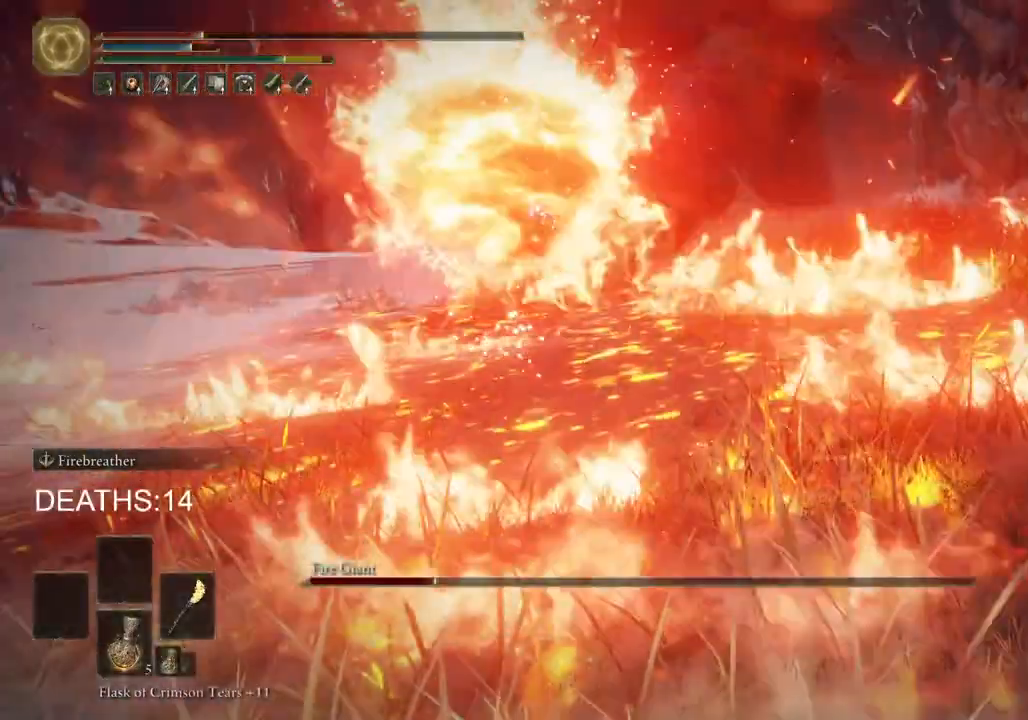
Gameplay with a controller (PlayStation layout); each line is a JSON object with the inputs held at the frame after it (dt_ms = milliseconds from this image to that frame). "events" lists button and stick changes between this image and that frame as [ms after this image, input, new state], when the widget could be followed in between.
{"dt_ms": 500, "buttons": ["CIRCLE"], "left_stick": "right", "right_stick": "center", "events": [[150, "left_stick", "right"], [183, "CIRCLE", "down"], [433, "CIRCLE", "up"], [433, "CROSS", "down"], [483, "CIRCLE", "down"], [500, "CROSS", "up"]]}
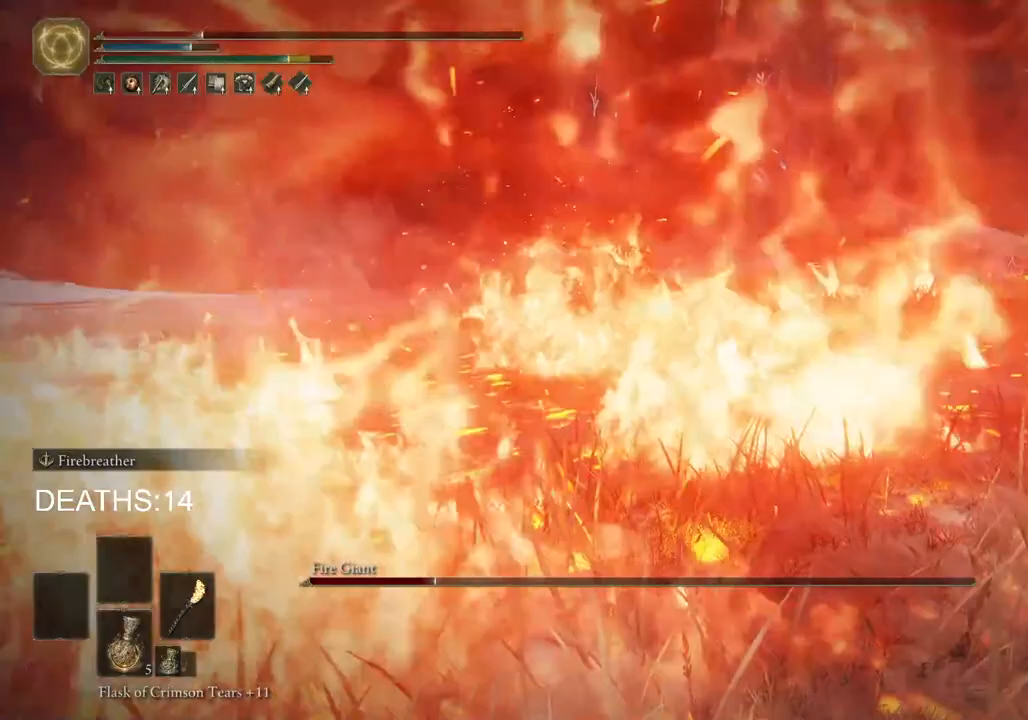
{"dt_ms": 500, "buttons": [], "left_stick": "down-right", "right_stick": "left", "events": [[117, "CIRCLE", "up"], [250, "right_stick", "left"], [417, "left_stick", "down-right"]]}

——

## Problem statement
Please output the entire listing above verbatim and omit its images.

## Reply
Gameplay with a controller (PlayStation layout); each line is a JSON object with the inputs held at the frame after it (dt_ms = milliseconds from this image to that frame). "events" lists button and stick changes between this image and that frame as [ms after this image, input, new state], when the widget could be followed in between.
{"dt_ms": 500, "buttons": ["CIRCLE"], "left_stick": "right", "right_stick": "center", "events": [[150, "left_stick", "right"], [183, "CIRCLE", "down"], [433, "CIRCLE", "up"], [433, "CROSS", "down"], [483, "CIRCLE", "down"], [500, "CROSS", "up"]]}
{"dt_ms": 500, "buttons": [], "left_stick": "down-right", "right_stick": "left", "events": [[117, "CIRCLE", "up"], [250, "right_stick", "left"], [417, "left_stick", "down-right"]]}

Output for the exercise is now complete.